Cauliflower is a versatile food!
I am not sure what it is about cauliflower, but I absolutely love it! Maybe it is the crunchiness of the raw vegetable, the mild flavor when roasted or the fact that I can substitute it into most of my recipes. I eat it raw with hummus or avocado dressing and I toss it onto my green salads. Every week, I roast a large pan, seasoned with olive oil, paprika, onion powder and salt. It is easy to marinate, grill and drizzle with sriracha sauce. But my favorite way is taco-style!
This recipe is great fresh and hot, but equally tasty as a cold leftover salad bowl. I use my own Taco Seasoning recipe, but you can easily substitute your own. The blend of taco and cornstarch make create a light coating that gets crunchy when broiled. The spicy cauliflower is calmed by the lime-avocado dressing. It you want even more spice, I suggest adding fresh salsa.
Why eat cauliflower?
Cauliflower is in the same vegetable family as broccoli, cabbage, bok choy and Brussel spouts. This cruciferous vegetable is high in fiber, vitamin B6, B9 (folate) C, and K. It is also rich in cancer-fighting antioxidants.
Based upon a 2,000 calorie diet, one cup of cauliflower provides the following nutrients:
- 25 calories
- Carbohydrates – 5.3 g
- Fiber – 2.5 g
- Protein – 2 g
- Fat – .1 g
- Vitamin C – 77%
- Vitamin K – 20%
- Vitamin B9 (folate) – 14%
- Vitamin B6 – 10%
- Potassium – 9%
- Manganese – 8%
Note – RDI = Recommended Daily Intake
Source – NutritionData.Self.com
Roasted Cauliflower Taco Bowl
- 1 cup Quinoa
- 2 ½ cups Tomato juice or vegetable broth divided: 2 cups and ½ cup
- 1 large Cauliflower
- 2 tbsp Olive oil light
- 2 tbsp Corn starch
- 2 tbsp Taco seasoning
- 4 cups Arugula
- 1 ½ cup Tomatoes diced
- 15 ounce Black beans organic, drained and rinsed
- 1 Avocado
- 1 Lime juiced
- ½ cup Coconut milk
- ½ teas Onion powder
- ½ teas Cumin
- ½ teas Salt
- Preheat the over to low broil.
- Rinse the quinoa is a mesh sieve and drain. Place quinoa into a saucepan, heat on medium until fragrant (nutty scent). Add 2 cups of tomato juice or broth, cover and simmer until liquid is absorbed (approximately 15 minutes). Turn off the heat, fluff with a fork and cover to keep warm.

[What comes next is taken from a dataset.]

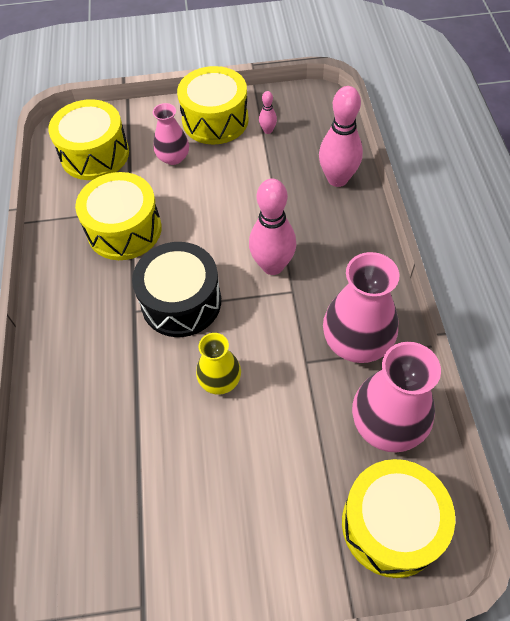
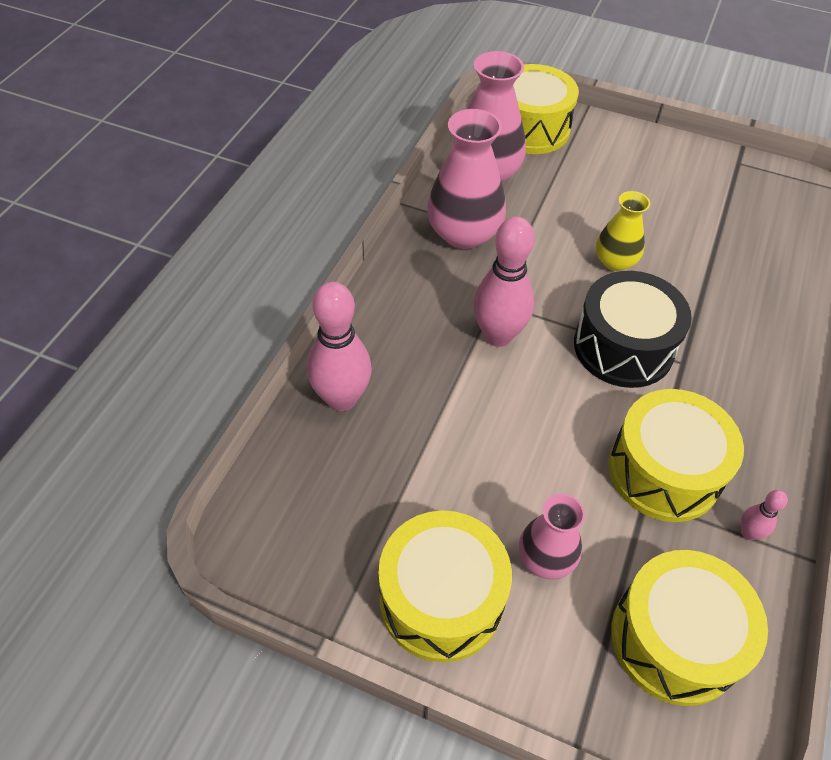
camera: 155 degrees left, 5 degrees down
(268, 130) = (373, 529): pink bowling pin -> pink bowling pin (748, 533)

- While the quinoa is cooking, prep the cauliflower. Cut the head into bite sized pieces, rinse and drain in a colander, but do not allow the pieces to dry. Place the pieces into a large bowl that has enough space for mixing.
- In a small bowl or container, combine 2 tablespoons of taco seasoning and 2 tablespoons of cornstarch. Sprinkle the combination over the wet cauliflower, shaking the bowl to toss the pieces. Use a large spoon to stir and completely coat each piece of cauliflower.
- Pour 2 tablespoons of olive oil into the bottom of a 9 x 13" baking dish, or on a rimmed baking sheet. Spread the coated cauliflower pieces onto the baking dish and place into the oven.
- Broil 7 minutes, turn over the pieces and return to the oven for another 7 minutes. Broil longer if the pieces are not browned.
- In a small saucepan, add ½ cup tomato juice and a drained and rinsed can of black beans.
- Heat to a low boil, then turn down and simmer until the remainder of the meal is ready to serve
- Place avocado chunks, lime juice, coconut milk, onion powder, cumin and salt into a blender and puree until smooth.
- Set aside.
Assemble the taco bowl
- Place 1 cup of argula into the bottom of 6 bowls.
- Top with ½ cup quinoa, ¼ cup black beans, ¼ cup diced tomatoes, ¾ cup of cauliflower and top with a dollop of avocado dressing.